The Linux Foundation today announced the launch of the Post-Quantum Cryptography Alliance, an initiative to advance and drive the adoption of post-quantum cryptography.
Founded by AWS, Cisco, IBM, IntellectEU, Nvidia, QuSecure, SandboxAQ, and the University of Waterloo, the PQCA will focus on addressing the security challenges posed by quantum computing.
With quantum computing expected to allow threat actors to break existing security keys fast, securing data and communications in the post-quantum era becomes imperative, and the PQCA is set to help address this issue.
The alliance will engage in the development of both standardized and post-quantum algorithms, aiming to help organizations and open source projects looking for libraries and packages to support their alignment with the Commercial National Security Algorithm Suite 2.0.
To facilitate the adoption of post-quantum cryptography, the PQCA will engage in various technical projects, including the development of software for evaluating, prototyping, and deploying post-quantum algorithms.
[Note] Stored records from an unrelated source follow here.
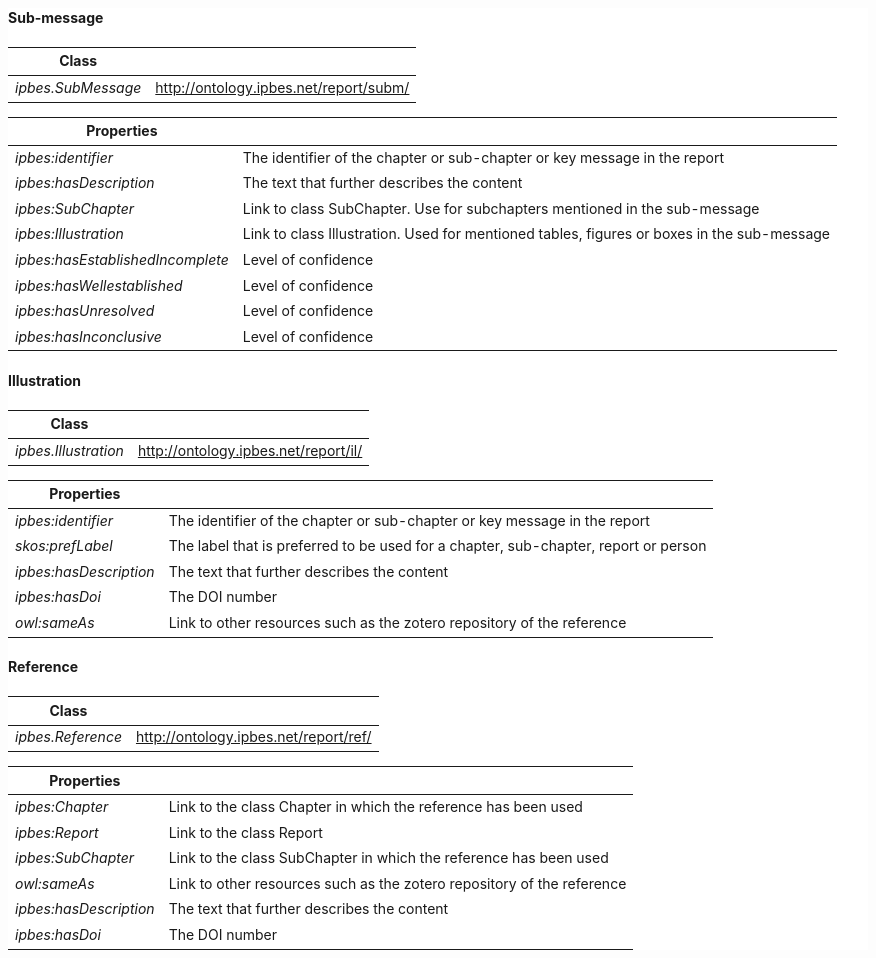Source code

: 
#### <a id="SubMessage"></a>Sub-message
| Class |   |
| --- | --- |
| *ipbes.SubMessage* | <http://ontology.ipbes.net/report/subm/> |

|Properties|    |
| --- | --- |
| *ipbes:identifier* | The identifier of the chapter or sub-chapter or key message in the report |
| *ipbes:hasDescription* | The text that further describes the content |
| *ipbes:SubChapter* | Link to class SubChapter. Use for subchapters mentioned in the sub-message |
| *ipbes:Illustration* | Link to class Illustration. Used for mentioned tables, figures or boxes in the sub-message |
| *ipbes:hasEstablishedIncomplete* | Level of confidence |
| *ipbes:hasWellestablished* | Level of confidence |
| *ipbes:hasUnresolved* | Level of confidence |
| *ipbes:hasInconclusive* | Level of confidence |


#### <a id="Illustration"></a>Illustration
| Class |   |
| --- | --- |
| *ipbes.Illustration* | <http://ontology.ipbes.net/report/il/> |

|Properties|    |
| --- | --- |
| *ipbes:identifier* | The identifier of the chapter or sub-chapter or key message in the report |
| *skos:prefLabel* | The label that is preferred to be used for a chapter, sub-chapter, report or person |
| *ipbes:hasDescription* | The text that further describes the content |
| *ipbes:hasDoi* | The DOI number |
| *owl:sameAs* | Link to other resources such as the zotero repository of the reference |


#### <a id="Reference"></a>Reference

| Class |   |
| --- | --- |
| *ipbes.Reference* | <http://ontology.ipbes.net/report/ref/> |

|Properties|    |
| --- | --- |
| *ipbes:Chapter* | Link to the class Chapter in which the reference has been used |
| *ipbes:Report* | Link to the class Report |
| *ipbes:SubChapter* | Link to the class SubChapter in which the reference has been used |
| *owl:sameAs* | Link to other resources such as the zotero repository of the reference |
| *ipbes:hasDescription* | The text that further describes the content | 
| *ipbes:hasDoi* | The DOI number |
PQCA founding members have long been active in the standardization of post-quantum cryptography, co-authoring the first four algorithms selected in the NIST Post-Quantum Cryptography Standardization Project, and the work of PQCA builds on this foundation.
PQCA's launch projects include the Open Quantum Safe project, which was founded at the University of Waterloo in 2014, and the new PQ Code Package project, aimed at the development of high-assurance production-ready software implementations of post-quantum cryptography standards.
The launch of PQCA comes roughly one year after IBM published a roadmap to help federal agencies and businesses with the migration to post-quantum computing.
UK and US government agencies published guidance to help organizations with the transition.